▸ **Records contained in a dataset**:
__________________________________________________
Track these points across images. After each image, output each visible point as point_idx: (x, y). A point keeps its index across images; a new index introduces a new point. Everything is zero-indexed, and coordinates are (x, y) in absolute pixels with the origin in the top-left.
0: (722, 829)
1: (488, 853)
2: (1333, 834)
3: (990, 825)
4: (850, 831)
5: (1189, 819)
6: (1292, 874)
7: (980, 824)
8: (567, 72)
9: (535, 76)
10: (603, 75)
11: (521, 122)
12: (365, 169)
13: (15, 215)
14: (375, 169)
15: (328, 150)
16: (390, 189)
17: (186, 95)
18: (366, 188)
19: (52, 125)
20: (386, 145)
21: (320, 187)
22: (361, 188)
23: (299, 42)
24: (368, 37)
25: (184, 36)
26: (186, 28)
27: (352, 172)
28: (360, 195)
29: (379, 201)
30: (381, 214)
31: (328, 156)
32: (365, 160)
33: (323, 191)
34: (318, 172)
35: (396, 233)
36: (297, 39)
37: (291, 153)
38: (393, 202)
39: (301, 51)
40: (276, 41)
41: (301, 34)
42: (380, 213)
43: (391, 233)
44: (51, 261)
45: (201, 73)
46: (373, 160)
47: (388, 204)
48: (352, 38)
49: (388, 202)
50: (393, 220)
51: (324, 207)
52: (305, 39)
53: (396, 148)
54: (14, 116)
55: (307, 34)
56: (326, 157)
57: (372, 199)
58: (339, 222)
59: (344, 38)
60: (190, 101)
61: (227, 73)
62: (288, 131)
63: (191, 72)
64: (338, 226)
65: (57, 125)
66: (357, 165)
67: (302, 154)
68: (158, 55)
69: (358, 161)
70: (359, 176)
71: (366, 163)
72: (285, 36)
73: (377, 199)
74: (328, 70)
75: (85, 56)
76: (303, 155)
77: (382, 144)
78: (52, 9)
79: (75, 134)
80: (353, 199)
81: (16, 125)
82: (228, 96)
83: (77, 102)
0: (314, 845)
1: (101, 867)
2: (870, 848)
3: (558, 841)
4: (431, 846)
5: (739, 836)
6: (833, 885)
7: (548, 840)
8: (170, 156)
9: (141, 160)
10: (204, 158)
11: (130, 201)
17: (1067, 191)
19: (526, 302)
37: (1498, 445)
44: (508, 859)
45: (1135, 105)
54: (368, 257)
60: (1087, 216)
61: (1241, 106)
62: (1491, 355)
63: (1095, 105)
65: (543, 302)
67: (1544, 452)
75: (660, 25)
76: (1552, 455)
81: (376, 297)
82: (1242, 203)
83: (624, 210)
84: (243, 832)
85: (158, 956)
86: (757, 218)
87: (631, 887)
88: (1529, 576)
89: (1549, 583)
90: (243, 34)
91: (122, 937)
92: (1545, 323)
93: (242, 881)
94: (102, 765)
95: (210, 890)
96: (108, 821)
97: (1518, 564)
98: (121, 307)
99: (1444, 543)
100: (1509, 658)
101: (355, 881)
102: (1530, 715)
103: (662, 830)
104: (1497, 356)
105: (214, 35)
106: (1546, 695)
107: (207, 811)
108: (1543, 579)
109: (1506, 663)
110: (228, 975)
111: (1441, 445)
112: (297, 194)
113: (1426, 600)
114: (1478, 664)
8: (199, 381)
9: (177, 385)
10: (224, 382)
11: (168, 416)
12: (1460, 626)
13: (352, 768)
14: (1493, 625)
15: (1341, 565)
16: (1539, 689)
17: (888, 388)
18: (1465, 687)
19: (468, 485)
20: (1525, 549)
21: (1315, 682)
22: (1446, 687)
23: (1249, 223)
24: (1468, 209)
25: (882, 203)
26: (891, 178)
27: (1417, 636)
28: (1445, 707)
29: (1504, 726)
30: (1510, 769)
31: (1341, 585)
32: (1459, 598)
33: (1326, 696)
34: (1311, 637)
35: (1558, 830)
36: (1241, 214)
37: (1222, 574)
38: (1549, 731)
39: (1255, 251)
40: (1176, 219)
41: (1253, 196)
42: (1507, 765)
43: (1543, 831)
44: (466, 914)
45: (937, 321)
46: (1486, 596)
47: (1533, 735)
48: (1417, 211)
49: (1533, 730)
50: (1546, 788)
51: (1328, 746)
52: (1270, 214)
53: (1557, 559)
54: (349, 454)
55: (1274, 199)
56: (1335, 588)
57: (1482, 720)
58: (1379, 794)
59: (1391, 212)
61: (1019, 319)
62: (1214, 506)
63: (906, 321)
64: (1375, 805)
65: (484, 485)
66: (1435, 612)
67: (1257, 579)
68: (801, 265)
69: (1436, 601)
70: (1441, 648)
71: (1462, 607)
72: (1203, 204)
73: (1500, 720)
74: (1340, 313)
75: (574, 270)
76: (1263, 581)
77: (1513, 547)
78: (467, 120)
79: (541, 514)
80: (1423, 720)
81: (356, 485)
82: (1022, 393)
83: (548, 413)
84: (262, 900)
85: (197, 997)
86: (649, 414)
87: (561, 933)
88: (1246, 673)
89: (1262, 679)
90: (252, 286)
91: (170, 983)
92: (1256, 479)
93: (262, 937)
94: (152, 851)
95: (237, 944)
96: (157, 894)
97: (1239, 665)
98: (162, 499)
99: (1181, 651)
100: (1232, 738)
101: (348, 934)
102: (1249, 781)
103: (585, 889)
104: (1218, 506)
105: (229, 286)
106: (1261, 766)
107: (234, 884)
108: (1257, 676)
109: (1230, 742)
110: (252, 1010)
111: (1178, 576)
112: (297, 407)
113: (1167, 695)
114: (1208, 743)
__________________________________________________
▸ **TASK STATEMENT**: Up to and including the line with "6: (1292, 874)", print every line of the records from the start.

▸ **OUTPUT FOR THIS TASK**:
Track these points across images. After each image, output each visible point as point_idx: (x, y). A point keeps its index across images; a new index introduces a new point. Everything is zero-indexed, and coordinates are (x, y) in absolute pixels with the origin in the top-left.
0: (722, 829)
1: (488, 853)
2: (1333, 834)
3: (990, 825)
4: (850, 831)
5: (1189, 819)
6: (1292, 874)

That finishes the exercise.